__TASK PROMPT__:
The entries below contain a line with "The Leaders Book" and a line with "BIOLOGOS is an". Retype exactly everything from the first down to the second, both included, and nothing else.
DATASET EXCERPTS section start
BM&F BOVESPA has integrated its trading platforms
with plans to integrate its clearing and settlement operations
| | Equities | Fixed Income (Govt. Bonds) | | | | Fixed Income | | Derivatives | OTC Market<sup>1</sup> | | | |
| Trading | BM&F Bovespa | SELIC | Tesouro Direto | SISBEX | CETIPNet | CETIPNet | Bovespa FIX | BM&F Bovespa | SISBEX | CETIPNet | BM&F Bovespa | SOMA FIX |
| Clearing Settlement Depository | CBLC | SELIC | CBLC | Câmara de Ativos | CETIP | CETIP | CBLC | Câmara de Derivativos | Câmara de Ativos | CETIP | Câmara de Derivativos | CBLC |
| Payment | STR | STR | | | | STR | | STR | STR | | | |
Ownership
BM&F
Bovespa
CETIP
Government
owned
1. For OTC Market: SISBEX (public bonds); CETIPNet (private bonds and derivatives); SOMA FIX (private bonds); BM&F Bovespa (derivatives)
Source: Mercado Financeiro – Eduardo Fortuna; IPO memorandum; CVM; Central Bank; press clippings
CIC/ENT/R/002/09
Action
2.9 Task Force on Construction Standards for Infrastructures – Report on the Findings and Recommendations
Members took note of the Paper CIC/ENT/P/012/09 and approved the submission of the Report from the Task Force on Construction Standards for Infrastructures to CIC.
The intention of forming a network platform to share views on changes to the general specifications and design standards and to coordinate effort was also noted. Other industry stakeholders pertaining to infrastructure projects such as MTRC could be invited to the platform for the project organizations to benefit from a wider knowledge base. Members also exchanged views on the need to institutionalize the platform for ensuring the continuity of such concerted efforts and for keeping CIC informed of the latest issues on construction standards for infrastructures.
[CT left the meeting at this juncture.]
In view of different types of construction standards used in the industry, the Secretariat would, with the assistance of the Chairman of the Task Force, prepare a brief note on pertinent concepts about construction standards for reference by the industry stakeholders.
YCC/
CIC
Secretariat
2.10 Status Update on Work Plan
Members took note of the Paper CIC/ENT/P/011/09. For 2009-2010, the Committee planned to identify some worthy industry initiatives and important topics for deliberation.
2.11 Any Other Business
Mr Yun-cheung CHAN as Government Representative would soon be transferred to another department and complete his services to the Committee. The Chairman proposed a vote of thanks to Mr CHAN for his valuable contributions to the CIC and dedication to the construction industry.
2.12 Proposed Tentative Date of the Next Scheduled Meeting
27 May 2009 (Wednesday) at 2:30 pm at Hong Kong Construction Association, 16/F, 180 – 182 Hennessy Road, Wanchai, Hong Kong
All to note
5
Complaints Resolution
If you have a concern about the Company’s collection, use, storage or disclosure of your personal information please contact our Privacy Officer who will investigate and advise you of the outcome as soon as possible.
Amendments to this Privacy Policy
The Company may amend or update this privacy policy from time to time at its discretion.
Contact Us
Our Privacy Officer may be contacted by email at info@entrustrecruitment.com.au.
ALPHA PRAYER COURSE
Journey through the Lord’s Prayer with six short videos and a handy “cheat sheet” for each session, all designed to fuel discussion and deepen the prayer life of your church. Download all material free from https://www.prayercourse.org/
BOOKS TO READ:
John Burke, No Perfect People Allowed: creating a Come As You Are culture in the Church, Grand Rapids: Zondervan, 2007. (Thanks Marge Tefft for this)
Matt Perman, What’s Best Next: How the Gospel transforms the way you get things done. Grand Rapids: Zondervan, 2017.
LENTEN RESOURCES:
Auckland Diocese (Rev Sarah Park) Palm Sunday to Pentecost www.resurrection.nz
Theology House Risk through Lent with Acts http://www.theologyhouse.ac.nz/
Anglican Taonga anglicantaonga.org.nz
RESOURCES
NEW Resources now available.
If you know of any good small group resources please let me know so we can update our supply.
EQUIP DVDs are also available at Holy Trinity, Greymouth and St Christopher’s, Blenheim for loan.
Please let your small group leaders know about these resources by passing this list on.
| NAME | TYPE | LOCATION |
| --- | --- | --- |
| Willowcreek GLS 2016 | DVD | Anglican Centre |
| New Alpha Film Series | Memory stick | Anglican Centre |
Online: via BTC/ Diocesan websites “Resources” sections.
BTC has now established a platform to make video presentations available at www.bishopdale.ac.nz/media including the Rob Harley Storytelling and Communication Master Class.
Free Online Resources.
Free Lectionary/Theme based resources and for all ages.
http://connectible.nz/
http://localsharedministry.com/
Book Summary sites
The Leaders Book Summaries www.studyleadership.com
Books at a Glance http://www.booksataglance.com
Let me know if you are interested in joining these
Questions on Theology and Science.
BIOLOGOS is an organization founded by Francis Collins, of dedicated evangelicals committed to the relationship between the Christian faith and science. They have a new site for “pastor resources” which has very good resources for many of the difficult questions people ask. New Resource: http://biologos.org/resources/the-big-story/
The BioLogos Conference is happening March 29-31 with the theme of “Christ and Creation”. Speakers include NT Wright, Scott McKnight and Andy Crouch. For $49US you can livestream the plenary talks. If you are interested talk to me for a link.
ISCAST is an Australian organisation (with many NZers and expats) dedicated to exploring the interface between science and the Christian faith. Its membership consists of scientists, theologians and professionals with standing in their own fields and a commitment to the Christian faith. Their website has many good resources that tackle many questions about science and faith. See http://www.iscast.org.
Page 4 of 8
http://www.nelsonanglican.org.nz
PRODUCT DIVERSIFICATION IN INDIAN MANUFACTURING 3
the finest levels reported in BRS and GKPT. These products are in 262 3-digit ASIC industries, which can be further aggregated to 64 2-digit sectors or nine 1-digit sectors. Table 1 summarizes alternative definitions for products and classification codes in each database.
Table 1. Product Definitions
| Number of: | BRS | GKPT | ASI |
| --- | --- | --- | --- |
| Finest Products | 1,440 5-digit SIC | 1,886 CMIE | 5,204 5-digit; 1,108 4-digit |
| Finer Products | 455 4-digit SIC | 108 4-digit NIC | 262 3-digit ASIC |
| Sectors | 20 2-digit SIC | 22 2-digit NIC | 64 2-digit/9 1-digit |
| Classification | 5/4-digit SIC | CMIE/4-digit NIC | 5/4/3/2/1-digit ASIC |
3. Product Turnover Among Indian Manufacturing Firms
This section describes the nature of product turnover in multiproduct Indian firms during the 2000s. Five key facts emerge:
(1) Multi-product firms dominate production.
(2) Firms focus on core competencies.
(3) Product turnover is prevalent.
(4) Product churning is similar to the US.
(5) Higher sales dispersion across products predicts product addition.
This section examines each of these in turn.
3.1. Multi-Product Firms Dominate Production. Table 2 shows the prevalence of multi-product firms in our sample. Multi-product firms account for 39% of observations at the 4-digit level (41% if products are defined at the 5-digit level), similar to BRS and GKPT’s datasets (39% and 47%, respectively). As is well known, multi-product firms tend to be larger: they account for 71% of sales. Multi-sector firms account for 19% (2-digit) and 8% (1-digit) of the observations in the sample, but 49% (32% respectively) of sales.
DATASET EXCERPTS section end
__EXERCISE RESULT__:
The Leaders Book Summaries www.studyleadership.com
Books at a Glance http://www.booksataglance.com
Let me know if you are interested in joining these
Questions on Theology and Science.
BIOLOGOS is an organization founded by Francis Collins, of dedicated evangelicals committed to the relationship between the Christian faith and science. They have a new site for “pastor resources” which has very good resources for many of the difficult questions people ask. New Resource: http://biologos.org/resources/the-big-story/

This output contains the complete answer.